Task directions
Reproduce the records below from their beginning through the line containing "programming.' -<cite>Jonathan Edwards</cite>", including that line. Leave the pictures out of your answer.

Document images with source code
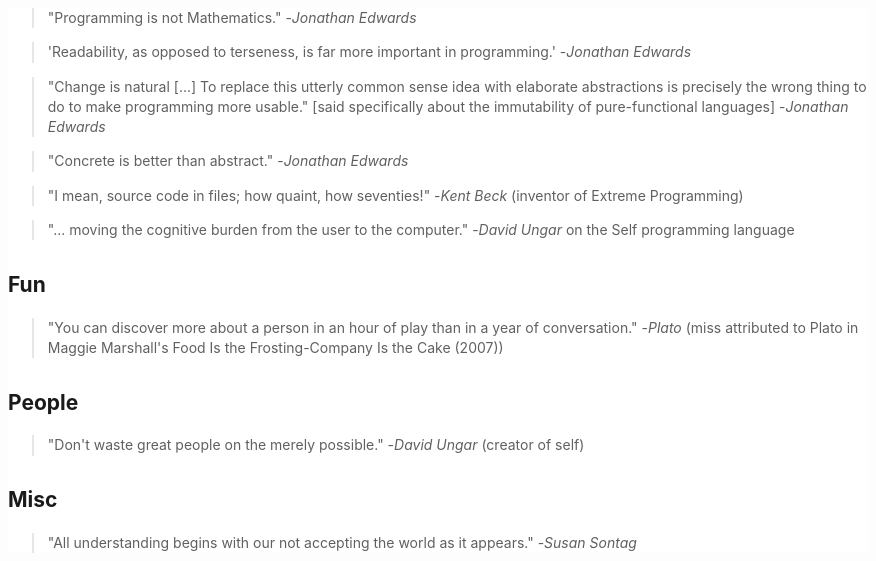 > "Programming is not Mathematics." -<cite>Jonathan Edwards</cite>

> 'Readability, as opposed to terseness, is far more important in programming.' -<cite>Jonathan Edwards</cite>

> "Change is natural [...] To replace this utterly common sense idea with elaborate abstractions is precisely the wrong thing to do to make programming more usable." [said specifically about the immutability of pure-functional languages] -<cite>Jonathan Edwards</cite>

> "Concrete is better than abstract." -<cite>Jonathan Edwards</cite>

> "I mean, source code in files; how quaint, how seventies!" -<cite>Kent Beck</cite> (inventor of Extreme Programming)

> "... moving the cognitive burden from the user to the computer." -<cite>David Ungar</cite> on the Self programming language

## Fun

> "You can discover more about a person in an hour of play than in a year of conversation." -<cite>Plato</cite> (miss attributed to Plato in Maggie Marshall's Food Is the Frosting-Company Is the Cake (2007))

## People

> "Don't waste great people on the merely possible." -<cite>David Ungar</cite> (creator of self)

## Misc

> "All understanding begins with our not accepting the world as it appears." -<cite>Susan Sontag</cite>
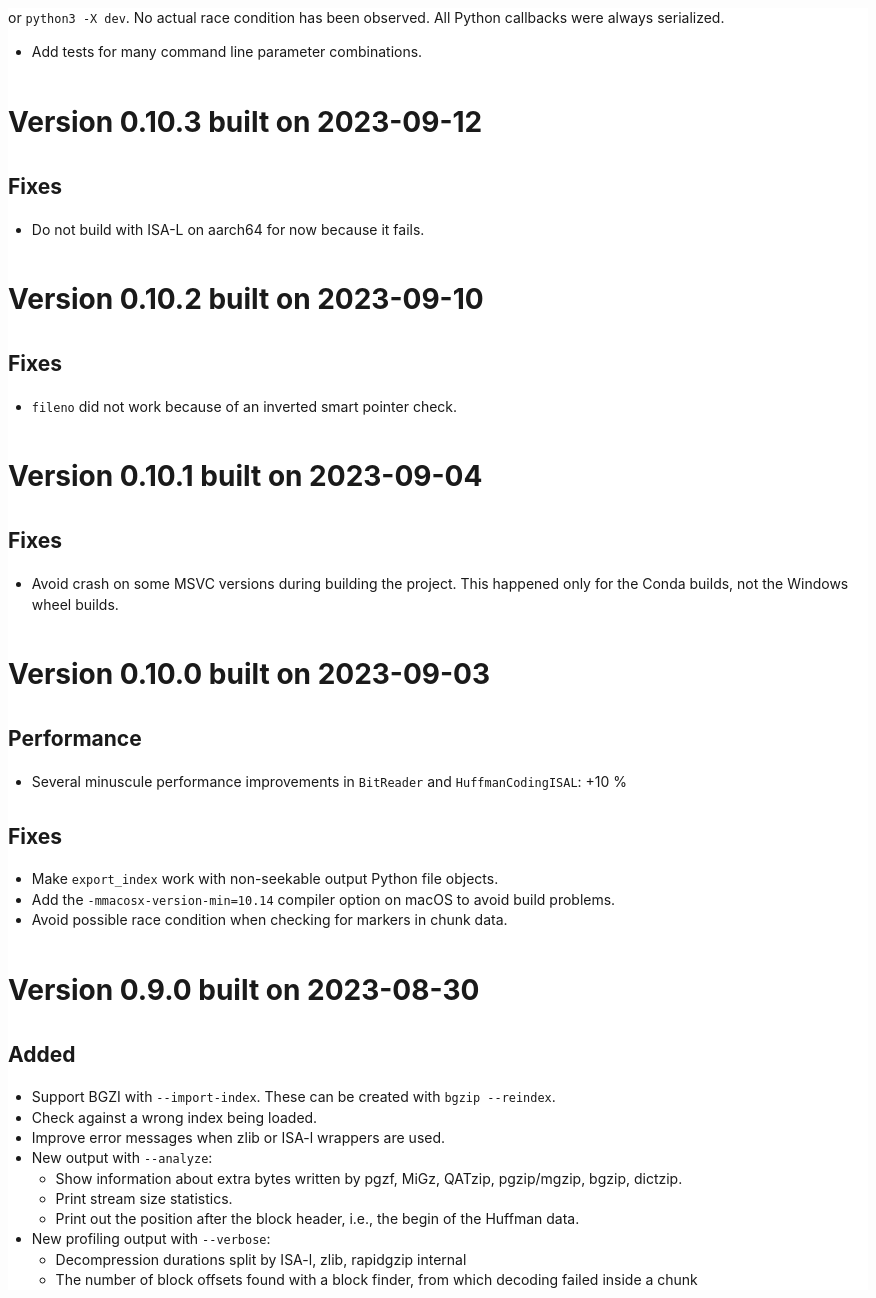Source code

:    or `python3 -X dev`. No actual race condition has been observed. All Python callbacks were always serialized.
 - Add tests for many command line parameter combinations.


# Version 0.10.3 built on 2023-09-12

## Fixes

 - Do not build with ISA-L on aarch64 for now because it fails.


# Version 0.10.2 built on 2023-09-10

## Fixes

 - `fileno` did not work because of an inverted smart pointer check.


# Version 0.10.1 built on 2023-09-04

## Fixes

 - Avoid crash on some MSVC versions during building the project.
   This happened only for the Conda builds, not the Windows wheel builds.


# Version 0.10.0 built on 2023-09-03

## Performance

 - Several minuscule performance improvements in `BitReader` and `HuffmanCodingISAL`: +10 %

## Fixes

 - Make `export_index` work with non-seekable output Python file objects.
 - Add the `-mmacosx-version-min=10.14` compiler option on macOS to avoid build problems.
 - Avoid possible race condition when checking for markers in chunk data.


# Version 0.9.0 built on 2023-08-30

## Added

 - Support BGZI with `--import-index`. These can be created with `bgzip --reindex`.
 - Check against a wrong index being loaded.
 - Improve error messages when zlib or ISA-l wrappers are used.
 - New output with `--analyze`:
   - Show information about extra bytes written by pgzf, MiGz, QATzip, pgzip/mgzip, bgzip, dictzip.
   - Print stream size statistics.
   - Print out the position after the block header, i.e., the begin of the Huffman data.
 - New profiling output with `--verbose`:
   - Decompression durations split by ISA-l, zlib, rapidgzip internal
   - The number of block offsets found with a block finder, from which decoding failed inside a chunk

The answer
 > "Programming is not Mathematics." -<cite>Jonathan Edwards</cite>

> 'Readability, as opposed to terseness, is far more important in programming.' -<cite>Jonathan Edwards</cite>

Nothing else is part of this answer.